En Iran, un paysage de désespoir et de colère prend forme alors que le pays fait face à une coupure d'internet généralisée. Cette interruption, qui a débuté ce jeudi, semble être une réponse directe à l'intensification des manifestations qui secouent le pays depuis plus de douze jours. Selon l’ONG Netblocks, spécialisée dans la surveillance numérique, ce black-out est le reflet d'une répression grandissante contre ceux qui osent défier le régime.
Les revendications populaires, initialement centrées sur l'inflation galopante et le coût de la vie, se sont rapidement élargies pour inclure un rejet du régime lui-même. Dans plus de cinquante villes, des milliers de manifestants se rassemblent pour exprimer leur mécontentement, une révolte qui rappelle les événements survenus après la mort de Mahsa Amini en 2022. Selon des rapports récents de l'ONG Iran Human Rights, au moins 45 personnes, dont plusieurs mineurs, ont perdu la vie dans ces heurts avec les forces de sécurité.
Les images circulant sur les réseaux sociaux montrent des actes de violence inédits, des manifestants brandissant des slogans tels que « la bataille finale » et exprimant leur désir de renverser le régime de la République islamique. Ces demandes sont particulièrement soutenues par des figures de l'opposition en exil, comme Reza Pahlavi, qui incitent à un changement radical.

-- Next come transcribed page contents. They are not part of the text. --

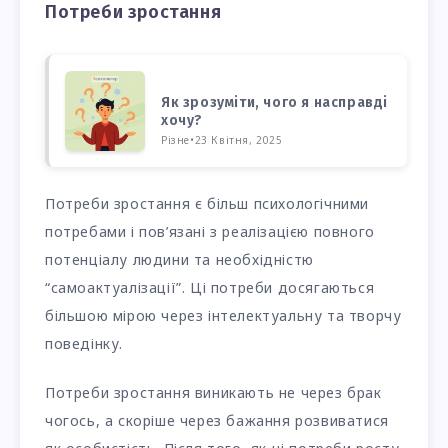
Потреби зростання
Як зрозуміти, чого я насправді
хочу?
Різне
•
23 Квітня, 2025
Потреби зростання є більш психологічними
потребами і пов’язані з реалізацією повного
потенціалу людини та необхідністю
“самоактуалізації”. Ці потреби досягаються
більшою мірою через інтелектуальну та творчу
поведінку.
Потреби зростання виникають не через брак
чогось, а скоріше через бажання розвиватися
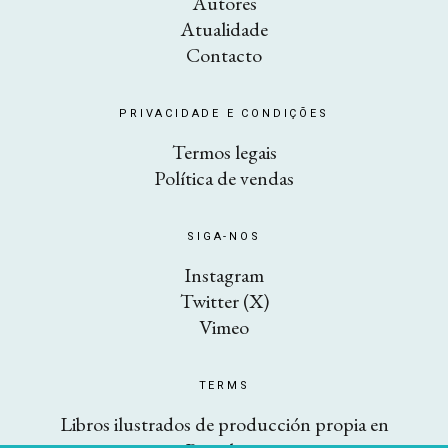
Autores
Atualidade
Contacto
PRIVACIDADE E CONDIÇÕES
Termos legais
Política de vendas
SIGA-NOS
Instagram
Twitter (X)
Vimeo
TERMS
Libros ilustrados de producción propia en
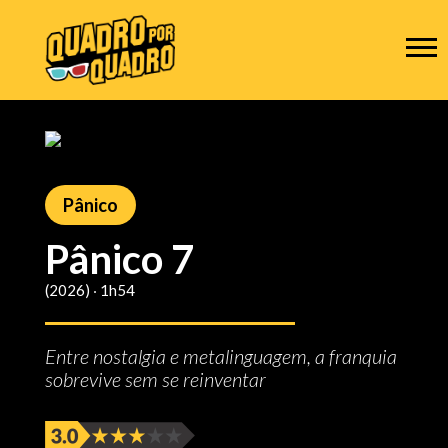
Pânico
Pânico 7
(2026) ‧ 1h54
Entre nostalgia e metalinguagem, a franquia
sobrevive sem se reinventar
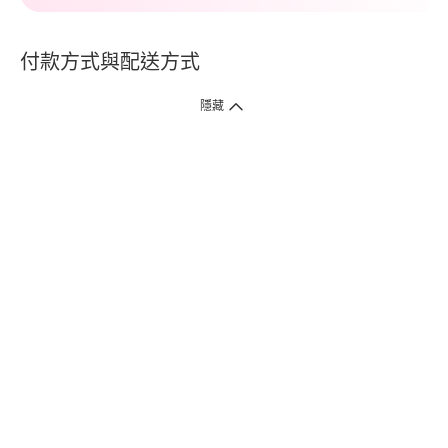
付款方式與配送方式
隱藏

La répression, selon de nombreuses organisations des droits de l'homme, s'accompagne de violences physiques contre les manifestants, incluant l’usage de gaz lacrymogène et de balles réelles, rapporté notamment à Kermanshah. Amnesty International souligne que le gouvernement iranien a non seulement blessé de nombreux manifestants, mais a également infligé des violences à des citoyens innocents en tant que témoins de ces événements.

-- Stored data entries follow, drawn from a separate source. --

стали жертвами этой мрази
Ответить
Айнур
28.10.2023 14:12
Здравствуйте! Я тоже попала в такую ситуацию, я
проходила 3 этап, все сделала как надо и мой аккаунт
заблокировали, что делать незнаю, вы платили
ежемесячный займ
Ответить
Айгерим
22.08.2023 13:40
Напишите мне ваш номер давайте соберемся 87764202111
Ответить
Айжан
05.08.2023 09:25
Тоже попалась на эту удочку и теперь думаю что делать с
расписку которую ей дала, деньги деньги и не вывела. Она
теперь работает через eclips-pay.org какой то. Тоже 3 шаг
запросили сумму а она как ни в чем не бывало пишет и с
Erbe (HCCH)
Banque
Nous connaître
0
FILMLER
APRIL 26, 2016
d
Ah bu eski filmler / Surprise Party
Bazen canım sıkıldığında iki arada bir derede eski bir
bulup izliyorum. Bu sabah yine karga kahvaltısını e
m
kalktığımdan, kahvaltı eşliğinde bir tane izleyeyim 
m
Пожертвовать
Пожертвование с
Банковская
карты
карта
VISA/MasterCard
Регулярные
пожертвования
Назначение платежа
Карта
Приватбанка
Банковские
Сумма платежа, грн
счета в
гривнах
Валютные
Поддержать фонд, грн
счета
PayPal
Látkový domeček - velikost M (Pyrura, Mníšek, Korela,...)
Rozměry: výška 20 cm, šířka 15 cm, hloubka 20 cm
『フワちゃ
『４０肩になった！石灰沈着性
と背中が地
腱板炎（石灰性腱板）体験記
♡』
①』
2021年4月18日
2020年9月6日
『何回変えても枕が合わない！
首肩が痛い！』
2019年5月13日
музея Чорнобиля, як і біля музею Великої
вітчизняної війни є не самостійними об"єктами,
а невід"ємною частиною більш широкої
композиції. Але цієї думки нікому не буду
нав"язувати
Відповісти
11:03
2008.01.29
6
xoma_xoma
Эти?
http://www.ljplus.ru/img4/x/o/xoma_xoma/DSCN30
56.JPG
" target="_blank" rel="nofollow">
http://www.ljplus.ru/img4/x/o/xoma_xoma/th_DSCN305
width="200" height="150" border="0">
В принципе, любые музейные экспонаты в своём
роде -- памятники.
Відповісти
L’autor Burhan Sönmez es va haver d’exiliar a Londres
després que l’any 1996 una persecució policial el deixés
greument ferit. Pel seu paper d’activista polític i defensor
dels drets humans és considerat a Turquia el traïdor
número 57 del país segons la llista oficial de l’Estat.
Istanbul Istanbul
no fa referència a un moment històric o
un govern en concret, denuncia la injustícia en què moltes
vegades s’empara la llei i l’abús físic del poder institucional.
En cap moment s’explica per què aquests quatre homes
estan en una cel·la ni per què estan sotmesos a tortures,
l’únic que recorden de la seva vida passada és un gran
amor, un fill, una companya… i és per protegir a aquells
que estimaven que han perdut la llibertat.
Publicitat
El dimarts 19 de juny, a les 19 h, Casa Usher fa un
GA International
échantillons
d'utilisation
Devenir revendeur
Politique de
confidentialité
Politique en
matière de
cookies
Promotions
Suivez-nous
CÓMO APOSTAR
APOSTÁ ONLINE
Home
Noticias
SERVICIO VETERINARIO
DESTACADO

Face à cette situation chaotique, des appels à la retenue et au dialogue ont été lancés, mais beaucoup doutent de la bonne volonté des autorités. Le président iranien lui-même a fait des déclarations publiques évoquant l'importance de l'écoute des revendications, tout en continuant à réprimander les manifestations comme des actes de provocation.
Dans ce climat de tension extrême, la communauté internationale reste en alerte, alors que des appels à des sanctions supplémentaires contre le régime iranien se font entendre.